Si vous lisez régulièrement ce blog, vous savez combien les archives sont des éléments récurrents et essentiels dans les enquêtes policières. Elles peuplent les thrillers et permettent de faire avancer le récit tout en donnant un peu de respiration à une action parfois très dense.

Dans Une Putain d’Histoire, Bernard Minier évoque avec précision la collecte et l’utilisation des données par les services secrets et le détournement qui peut en être fait pour des recherches à des fins personnelles : « Il mit en route PROTON, un programme de collecte de métadonnées (…) Pour des gens comme Jay, les métadonnées (…) c’était le pied. » Afin de retrouver quelqu’un, il suffit parfois d’explorer ces données – ici les données relatives aux appels téléphoniques stockées par la NSA. L’auteur donne le détail des données collectées stockées sur des bases de données différentes selon leur thématique : une des bases de données renferme le trafic internet et l’autre les enregistrements téléphoniques. Si ce stockage de données privées est avant tout destiné à la surveillance du territoire et à se prémunir contre les activités illicites, Bernard Minier montre ici que des intérêts privés peuvent parfois s’emparer du système à des fins plus personnelles. Simple fiction ? La surveillance du contenu des réseaux sociaux décrite dans l’ouvrage paraît pourtant bien réaliste. Le système de surveillance et de croisement des données est décrit par le menu et fait plutôt froid dans le dos. Pourtant, on ne peut s’empêcher de penser en historien et se dire que ces milliers de données seraient une source passionnante pour les chercheurs en sciences humaines pour l’avenir. Les régimes exerçant une surveillance sur leurs citoyens sont, en effet, de gros producteurs d’archives. Evidemment, dans l’absolu, il existe des organismes de contrôle de l’utilisation des données mais comment garantir un accès totalement sécurisé à toutes et tous et une utilisation éthique de cette masse d’archives numériques que nous générons tous dans la plus grande naïveté.

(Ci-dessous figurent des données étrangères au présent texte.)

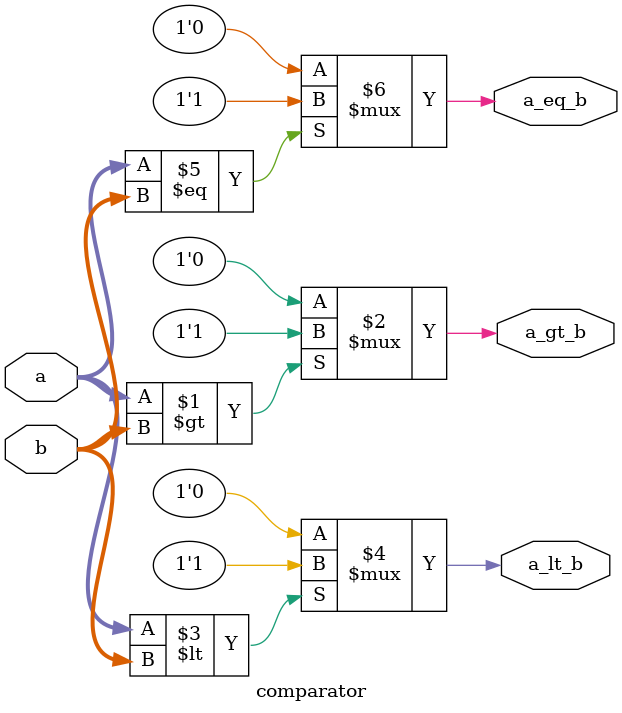
<source format=v>
`timescale 1ns / 1ps


module comparator(
    input [3:0] a,
    input [3:0] b,
    output a_gt_b,
    output a_lt_b,
    output a_eq_b
    );
    
    assign a_gt_b = (a > b) ? 1'b1: 1'b0;
    assign a_lt_b = (a < b) ? 1'b1: 1'b0;
    assign a_eq_b = (a == b) ? 1'b1: 1'b0;
endmodule

</source>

Pourtant, sachant combien les citoyens sont pistés, certains groupes d’individus savent comment masquer leur présence sur internet ou comment falsifier des données pour tromper la surveillance : « sans données, le roi était nu… » Contre la toute-puissance de l’Etat, la résistance s’organise, même s’il est bien difficile d’échapper aux logiciels de reconnaissance faciale, aux croisements de bases de données multiples qui tendent à retracer les faits et gestes des individus les plus inoffensifs.

Enfin, Bernard Minier évoque les archives d’un centre de fertilité et l’accès confidentiel aux données concernant les donneurs. Le directeur du centre, facilement corruptible, laisse un des protagonistes accéder aux dossiers. C’est l’occasion pour l’auteur de décrire la manière dont ces documents sont conservés : dans un meuble « même pas verrouillé ! » dans un garage, autant dire le niveau minimum de conservation sans aucune garantie de contrôle de la consultation des archives rangées dans de simples dossiers suspendus. On apprend par la suite que le visiteur a embarqué la fiche du donneur qui l’intéressait : « extrait des archives de Jeremy Hollyfield », bref, rien ne va plus.

L’accès aux archives qu’elles soient conservées sur support papier ou bien plus encore sous forme de métadonnées est bien l’arme du futur et leur contrôle est un élément de pouvoir et de savoir. Encore faut-il en persuader nos décideurs et mettre en place des instances de contrôle pour éviter des usages néfastes.